Thanks in advance for any help.
RockyShark’s tips are good ones.
I would add that I usually dev locally, stage on a subdomain or folder of the client’s site and then migrate over to the live area when everyone is happy. I try to avoid going from local to live without a staging area. Stuff comes up from time to time
Some time ago I used to develop on local server but the problem is when you use some functions that varies according how the server is configured? For example, upload files or use GD library for resize an image.
If you don’t need to do this things, maybe a local server could be fine. It depends on your needs and how you feel comfortable. I prefer work directly on the server.
We do work on a local server, and migrate all the time. It’s not a big deal, really.
Whether you do it locally, or in a folder or subdomain on a remote server, a few simple steps:
- Disable all your plugins
- Use phpMyAdmin or similar to download the entire db as an sql file to your desktop
- Use your fave text editor and do a find/replace, replacing http://tempserveraaddress with http://www.newsite.com
- Upload the updated SQL file to the new server
- Update the config.php file to reflect the new server db details
- FTP the site to the new location
- Log in and turn the plugins back on
A good idea to have a bit of a poke around after you have done this and make sure everything is okay, and you may need to recreate the htaccess file if you’re using rewrite rules (come to think of it, we used to have to do that from time to time but it hasn’t been an issue for ages).
File permissions in wp-content/uploads is something else you may need to check - try uploading an image using the media bar when you edit a page.
That’s it. We do that all the time and the only dramas we had with this was the cforms plugin. We have since switched to gravityforms and have no other dramas.
And for the record, we develop locally on a Windows server and deploy to a LAMP environment.
I definitively don’t recommend to develop on your local server. Some configuration may vary and some things that work on local could not work in production server.

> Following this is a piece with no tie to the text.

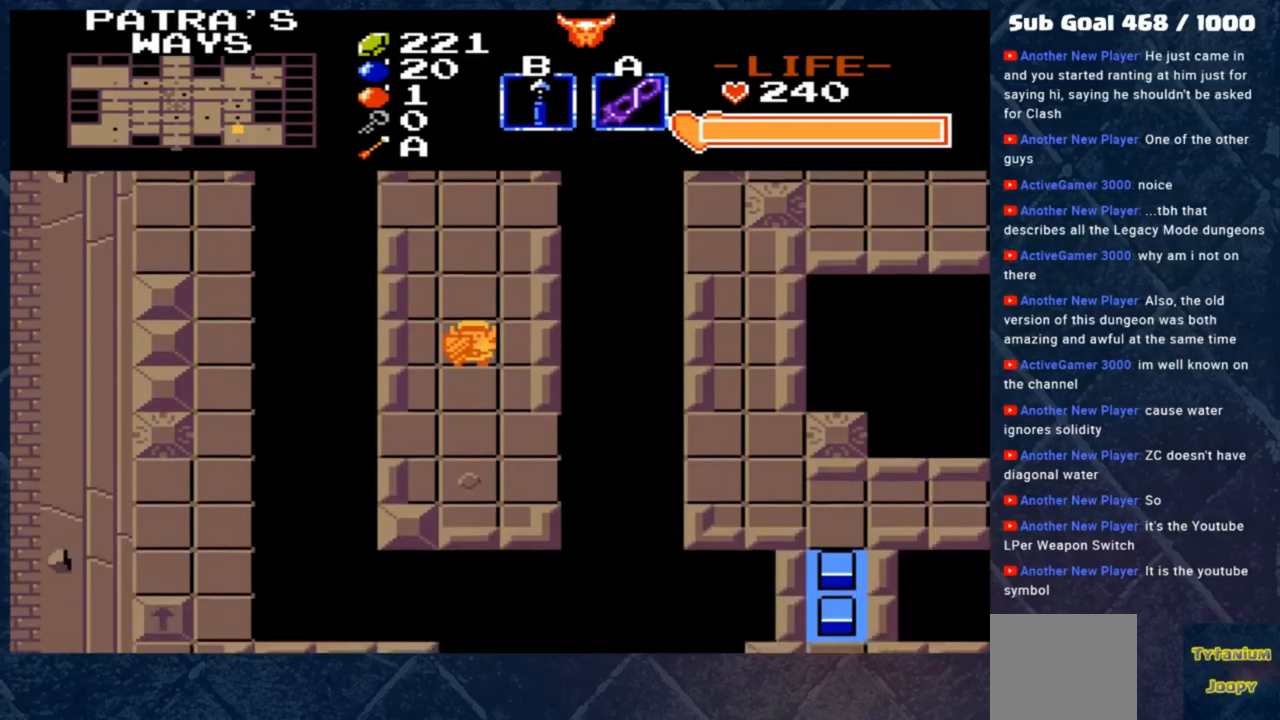
{"buttons": [], "left_stick": "center", "events": []}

I usually develop new websites on the current server in a new subdirectory or subdomain. When the site is done I move the old site to a backup directory and the new site to root. It takes some time the check all the absolute URLs (sometimes I need to use it) and replace them with new root-based URLs.
For migration you should consider a little downtime to replace old files. See your server log to determine when the site has less connections (week days and time, i.e.: Mondays from 2AM to 5AM).
Thank you, Seba. That was my suspicion. It still makes me nervous to possibly break lots of links in the migration to the root.
So that makes me wonder why so many people recommend designing in the local server. If it’s so prone to problems, why do it at all?